## Provided data

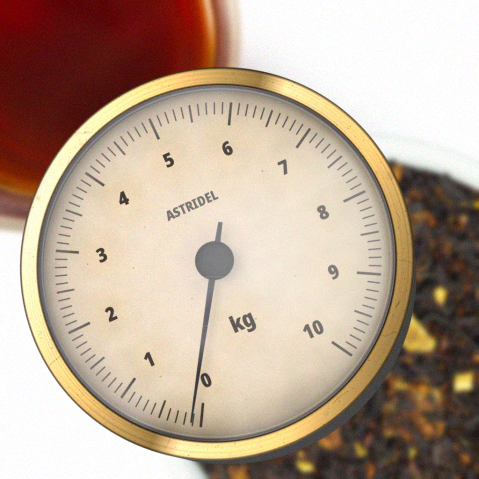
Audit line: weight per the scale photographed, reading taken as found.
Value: 0.1 kg
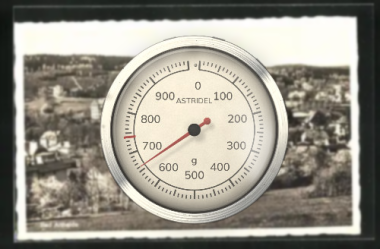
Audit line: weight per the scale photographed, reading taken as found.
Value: 660 g
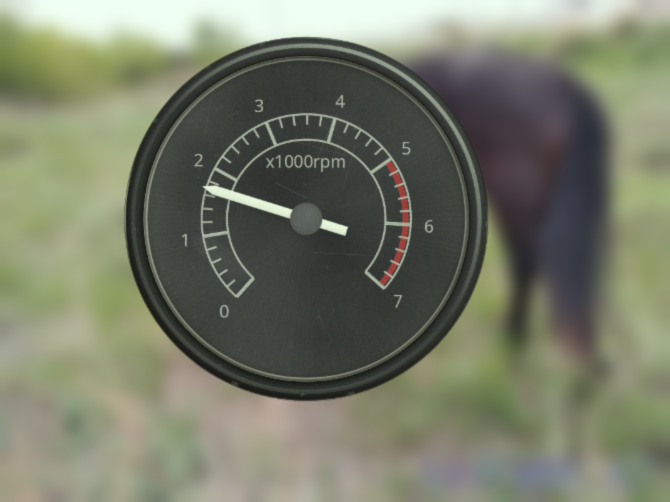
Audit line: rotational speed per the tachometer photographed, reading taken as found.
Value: 1700 rpm
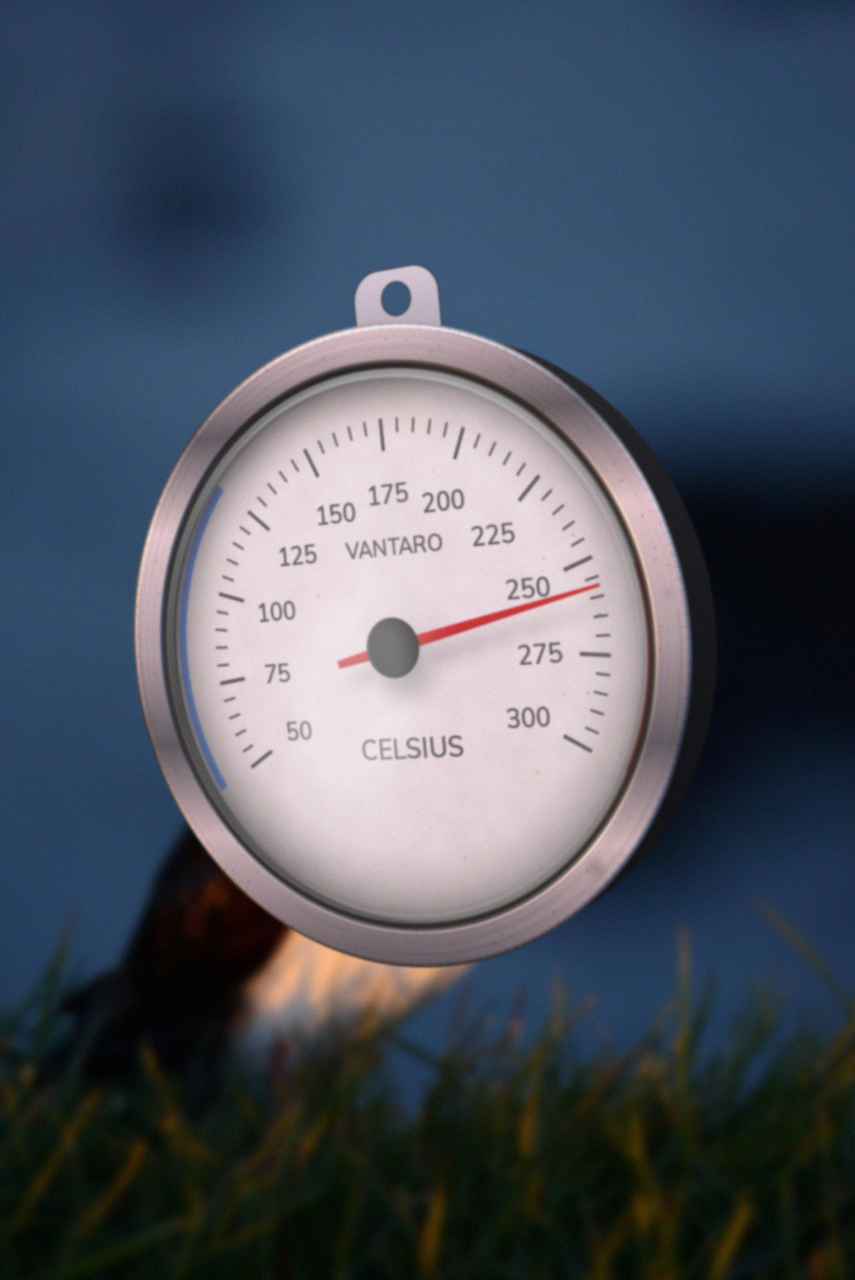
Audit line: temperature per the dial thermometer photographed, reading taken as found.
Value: 257.5 °C
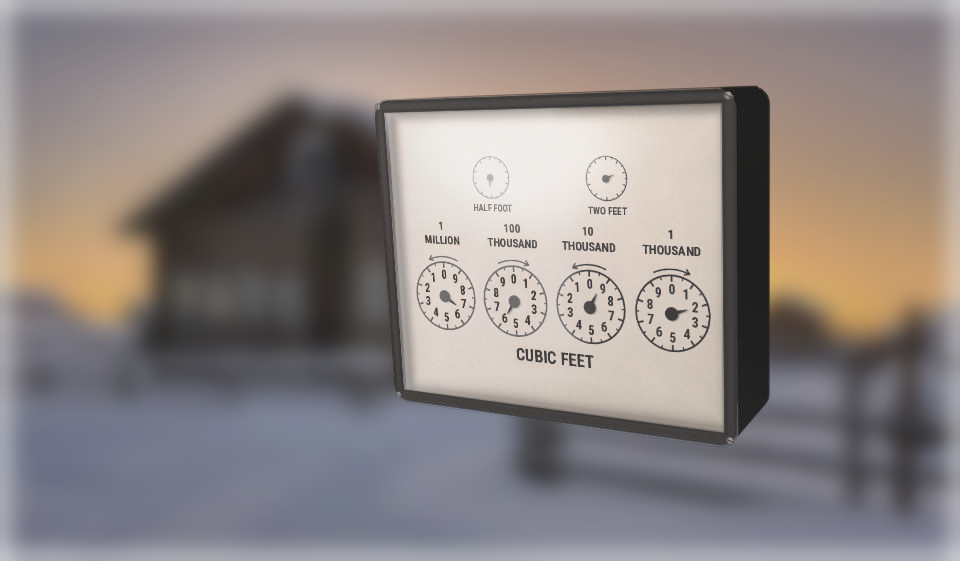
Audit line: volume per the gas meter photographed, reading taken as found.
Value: 659200 ft³
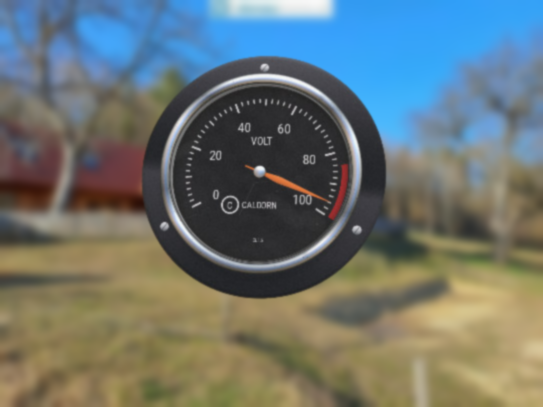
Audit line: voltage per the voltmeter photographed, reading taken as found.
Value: 96 V
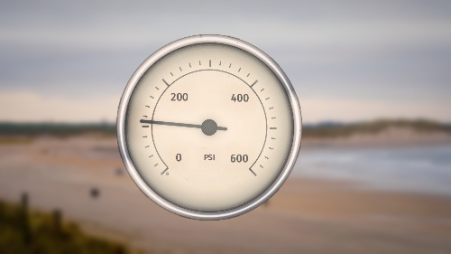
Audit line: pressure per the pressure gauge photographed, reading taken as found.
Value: 110 psi
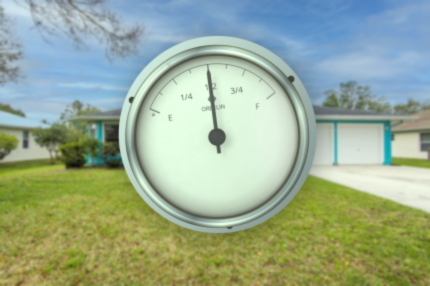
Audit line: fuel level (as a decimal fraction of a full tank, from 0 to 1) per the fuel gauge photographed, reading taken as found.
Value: 0.5
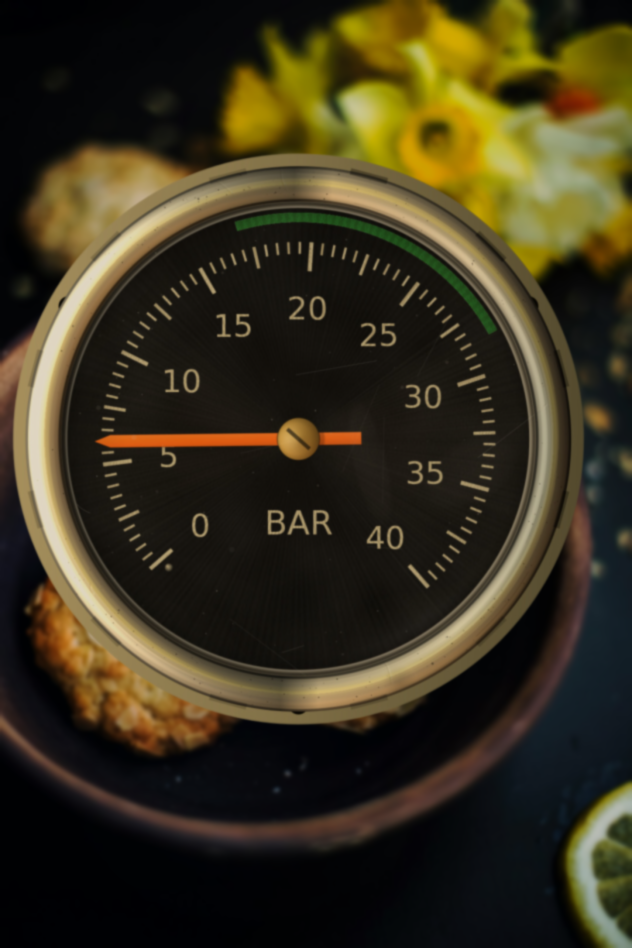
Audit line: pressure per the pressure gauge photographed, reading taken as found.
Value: 6 bar
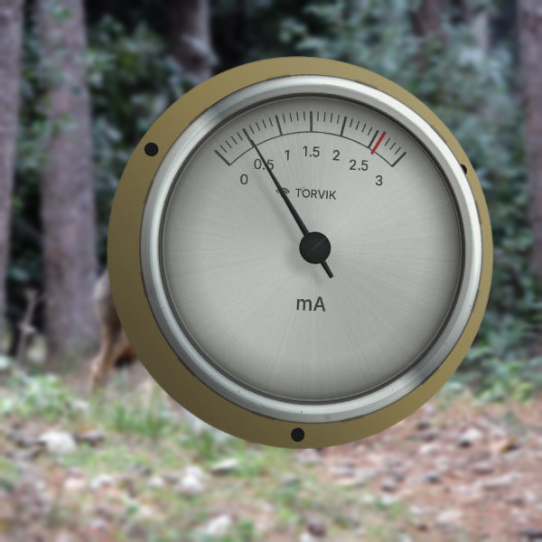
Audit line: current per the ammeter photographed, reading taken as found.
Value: 0.5 mA
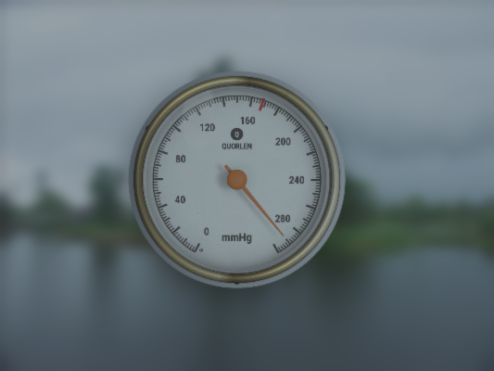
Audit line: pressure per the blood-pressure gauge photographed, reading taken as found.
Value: 290 mmHg
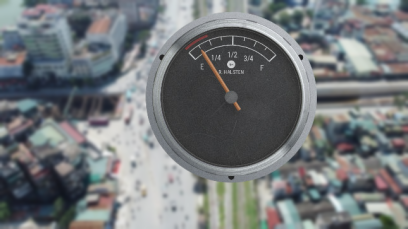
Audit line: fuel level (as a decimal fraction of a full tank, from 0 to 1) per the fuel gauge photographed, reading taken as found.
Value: 0.125
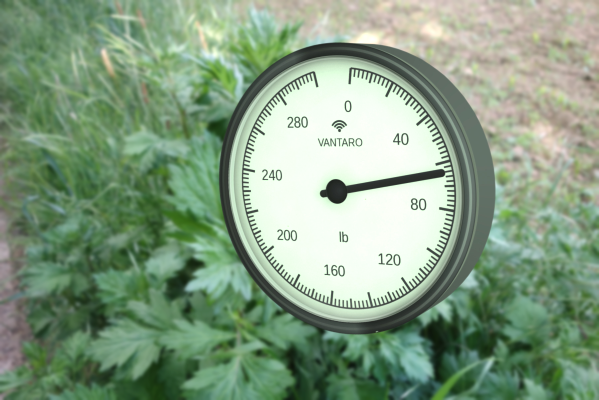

## Exercise
Please arrange the listing above as a JSON list of strings, with one string for each line, blank lines skipped and the pictures left out.

## Solution to the exercise
[
  "Audit line: weight per the scale photographed, reading taken as found.",
  "Value: 0.1 kg",
  "Audit line: weight per the scale photographed, reading taken as found.",
  "Value: 660 g",
  "Audit line: rotational speed per the tachometer photographed, reading taken as found.",
  "Value: 1700 rpm",
  "Audit line: temperature per the dial thermometer photographed, reading taken as found.",
  "Value: 257.5 °C",
  "Audit line: volume per the gas meter photographed, reading taken as found.",
  "Value: 659200 ft³",
  "Audit line: voltage per the voltmeter photographed, reading taken as found.",
  "Value: 96 V",
  "Audit line: pressure per the pressure gauge photographed, reading taken as found.",
  "Value: 110 psi",
  "Audit line: fuel level (as a decimal fraction of a full tank, from 0 to 1) per the fuel gauge photographed, reading taken as found.",
  "Value: 0.5",
  "Audit line: pressure per the pressure gauge photographed, reading taken as found.",
  "Value: 6 bar",
  "Audit line: current per the ammeter photographed, reading taken as found.",
  "Value: 0.5 mA",
  "Audit line: pressure per the blood-pressure gauge photographed, reading taken as found.",
  "Value: 290 mmHg",
  "Audit line: fuel level (as a decimal fraction of a full tank, from 0 to 1) per the fuel gauge photographed, reading taken as found.",
  "Value: 0.125"
]